··· EXERCISE DATA

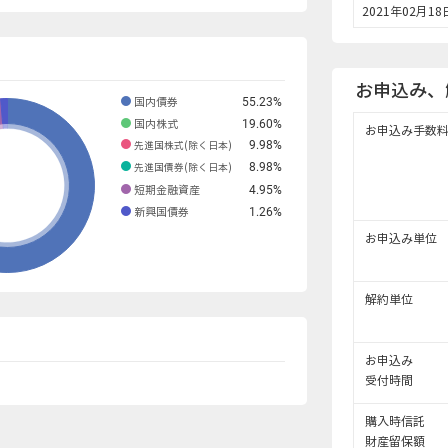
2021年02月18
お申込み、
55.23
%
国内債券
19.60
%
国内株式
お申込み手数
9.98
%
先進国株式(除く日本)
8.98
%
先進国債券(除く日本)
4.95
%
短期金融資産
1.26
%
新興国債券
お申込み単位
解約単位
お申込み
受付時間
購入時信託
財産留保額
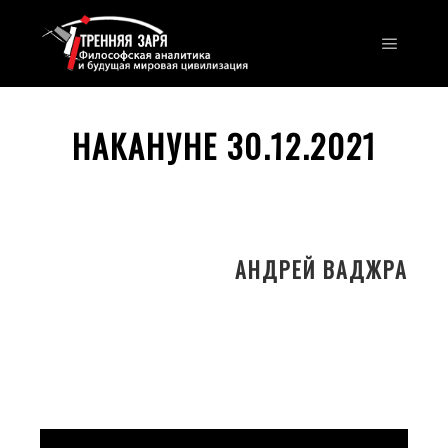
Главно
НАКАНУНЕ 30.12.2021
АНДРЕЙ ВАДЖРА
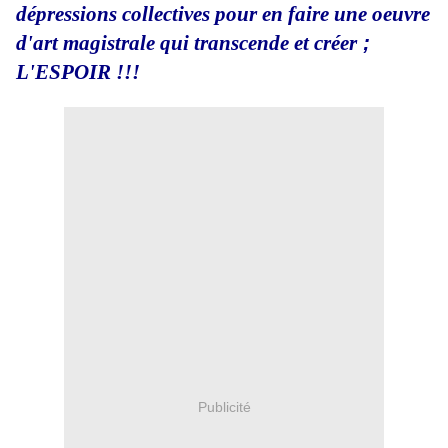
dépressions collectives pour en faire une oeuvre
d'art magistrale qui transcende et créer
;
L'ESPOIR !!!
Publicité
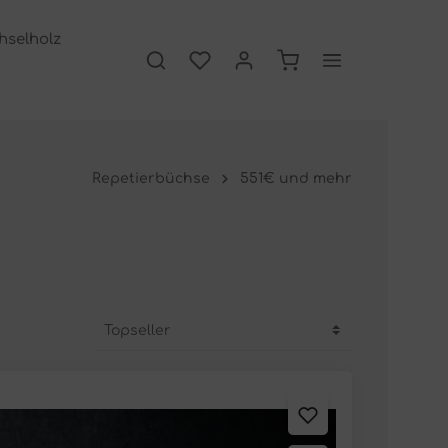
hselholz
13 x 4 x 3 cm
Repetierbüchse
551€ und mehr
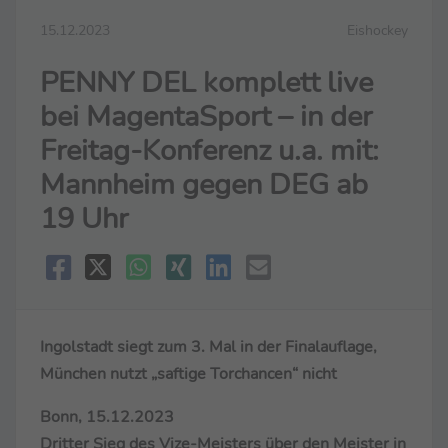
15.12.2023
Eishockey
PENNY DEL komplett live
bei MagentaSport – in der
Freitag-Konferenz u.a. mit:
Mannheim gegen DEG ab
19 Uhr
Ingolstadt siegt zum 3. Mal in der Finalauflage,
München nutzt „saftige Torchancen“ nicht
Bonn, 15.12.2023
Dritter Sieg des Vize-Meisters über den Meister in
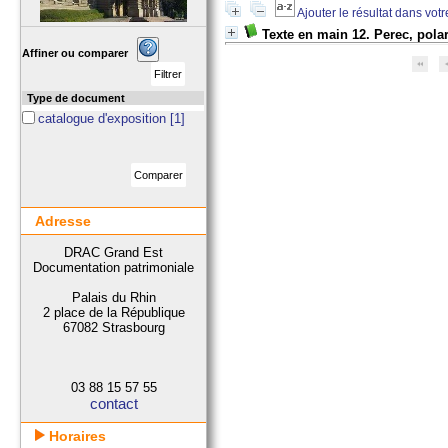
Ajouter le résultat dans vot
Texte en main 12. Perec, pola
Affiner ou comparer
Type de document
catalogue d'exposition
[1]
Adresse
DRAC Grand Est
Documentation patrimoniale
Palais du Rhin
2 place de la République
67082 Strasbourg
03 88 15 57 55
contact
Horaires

······
··· EXERCISE DATA

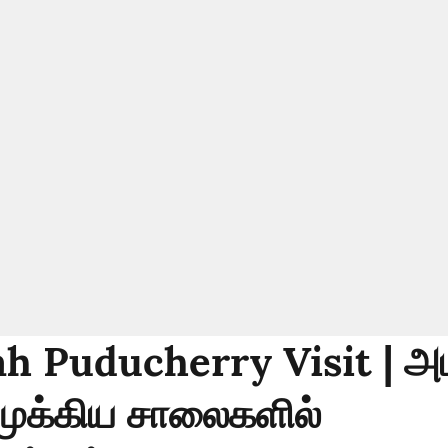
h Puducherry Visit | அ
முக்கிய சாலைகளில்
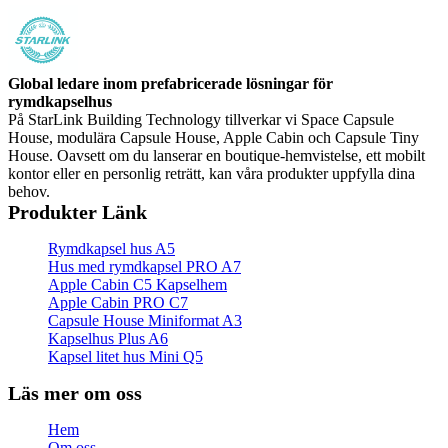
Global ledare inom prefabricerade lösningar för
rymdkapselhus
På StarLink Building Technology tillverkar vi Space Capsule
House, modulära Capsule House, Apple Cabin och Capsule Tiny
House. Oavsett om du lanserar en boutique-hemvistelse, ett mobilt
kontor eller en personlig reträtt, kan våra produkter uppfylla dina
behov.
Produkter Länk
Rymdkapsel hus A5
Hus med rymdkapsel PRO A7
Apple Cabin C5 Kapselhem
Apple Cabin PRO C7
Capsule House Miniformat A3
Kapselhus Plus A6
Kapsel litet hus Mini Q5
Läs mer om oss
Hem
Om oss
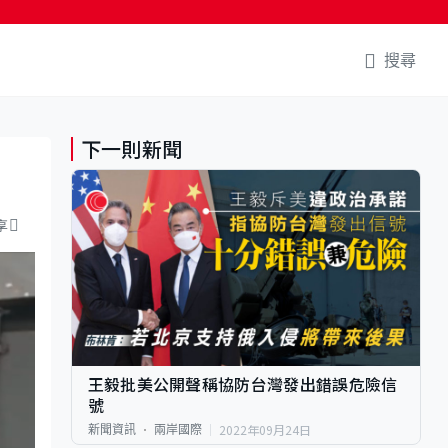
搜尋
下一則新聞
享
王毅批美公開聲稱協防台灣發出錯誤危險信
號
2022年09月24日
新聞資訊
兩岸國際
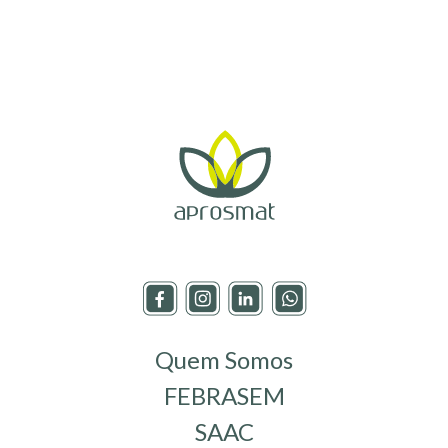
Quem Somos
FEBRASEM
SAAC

······

**WHAT TO DO:** Locate each line in the records containing the string "Capsule" and copy those lines out. Matching is case-sensitive.

**RESPONSE BOX:**
På StarLink Building Technology tillverkar vi Space Capsule
House, modulära Capsule House, Apple Cabin och Capsule Tiny
Capsule House Miniformat A3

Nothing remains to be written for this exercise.